Dataset | Model Name | Note | URL |
---|---|---|---|
YCBV | CRISP-Real | Supervised on the real train set | Link |
YCBV Syn | CRISP-Syn | Supervised on our generated synthetic dataset | Link |
YCBV | CRISP-Syn-ST (LSQ) | CRISP-Syn after test-time adaptation on the test set w/ LSQ corrector | Link |
YCBV | CRISP-Syn-ST (BCD) | CRISP-Syn after test-time adaptation on the test set w/ BCD corrector | Link |
SPE3R | CRISP | Supervised on the train set | Link |
SPE3R Syn | CRISP | Supervised on our generated synthetic dataset | Link |
SPE3R | CRISP-ST (BCD) | Test-time adaptation on the test set | Link |
NOCS | CRISP | Supervised on REAL and CAMERA | Link |
Hyperparameters used for each model are included in the zip files as config.yaml
.
A small demo with an image from YCBV is provided in the experiments/demo
folder.
To run the demo, first modify the ckpt_path
variable to point towards the checkpoint downloaded on your PC.
Then, run it with Python with the correct dependencies already installed:
python demo.py
You should see first an visualization of the meshes (in their canonical frames so they will overlap), then visualizations for the shape reconstructions transformed with the estimated transforms. See the screenshot below:
We test on YCBV, SPE3R and NOCS datasets.

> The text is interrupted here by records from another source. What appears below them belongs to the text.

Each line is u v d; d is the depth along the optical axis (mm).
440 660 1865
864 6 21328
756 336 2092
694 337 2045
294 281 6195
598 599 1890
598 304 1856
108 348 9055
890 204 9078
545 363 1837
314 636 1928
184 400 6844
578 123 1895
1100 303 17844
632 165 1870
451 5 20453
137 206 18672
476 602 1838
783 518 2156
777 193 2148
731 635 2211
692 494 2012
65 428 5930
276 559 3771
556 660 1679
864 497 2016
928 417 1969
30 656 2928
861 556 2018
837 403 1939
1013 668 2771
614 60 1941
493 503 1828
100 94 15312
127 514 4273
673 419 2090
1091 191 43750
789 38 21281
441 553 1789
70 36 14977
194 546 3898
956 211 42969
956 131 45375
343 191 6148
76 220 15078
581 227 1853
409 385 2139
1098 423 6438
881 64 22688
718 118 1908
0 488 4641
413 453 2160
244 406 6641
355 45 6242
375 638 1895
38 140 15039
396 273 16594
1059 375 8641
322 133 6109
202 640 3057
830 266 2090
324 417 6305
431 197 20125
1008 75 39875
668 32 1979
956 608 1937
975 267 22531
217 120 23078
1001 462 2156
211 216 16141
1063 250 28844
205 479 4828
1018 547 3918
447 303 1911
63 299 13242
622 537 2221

We follow the setup in the BOP Challenge, which provides consistent formats and conventions across multiple object pose estimation datasets. Download YCBV from this page, and follow their instruction to unzip everything. The final folder structure should look something like this:
bop_datasets
└── ycbv
├── camera_cmu.json
├── camera_uw.json
├── dataset_info.md
├── models
├── models_bop-compat
├── models_bop-compat_eval
├── models_eval
├── models_fine
├── object_images
├── test
├── test_targets_bop19.json
├── train_pbr
├── train_real
The SPE3R dataset is a satellite pose estimation dataset based on photorealistic renders of real-world satellites. Download the dataset from this page. Note that v1 of the dataset has some bugs in the annotations --- please use v1.1 (see here). You will then need to follow the steps detailed in the README to prepare the dataset. The structure should look like this:
spe3r
├── camera.json
├── splits.csv
├── LICENSE.md
├── README.md
├── UPDATES.md
├── acrimsat_final
├── apollo_soyuz_carbajal
├── aqua
├── aquarius_dep
├── aquarius_ud
├── ... and more satellite folders
In addition, you need to run some preprocessing steps to generate the depth and NOCS data for training our models. The scripts are available in our forked repo: sat-sq-recon. In particular, you will need to run the preprocess_depth.py script to generate the depth and NOCS data. We also provide a helper script to generate commands for running the script with GNU parallel to speed up the generation process.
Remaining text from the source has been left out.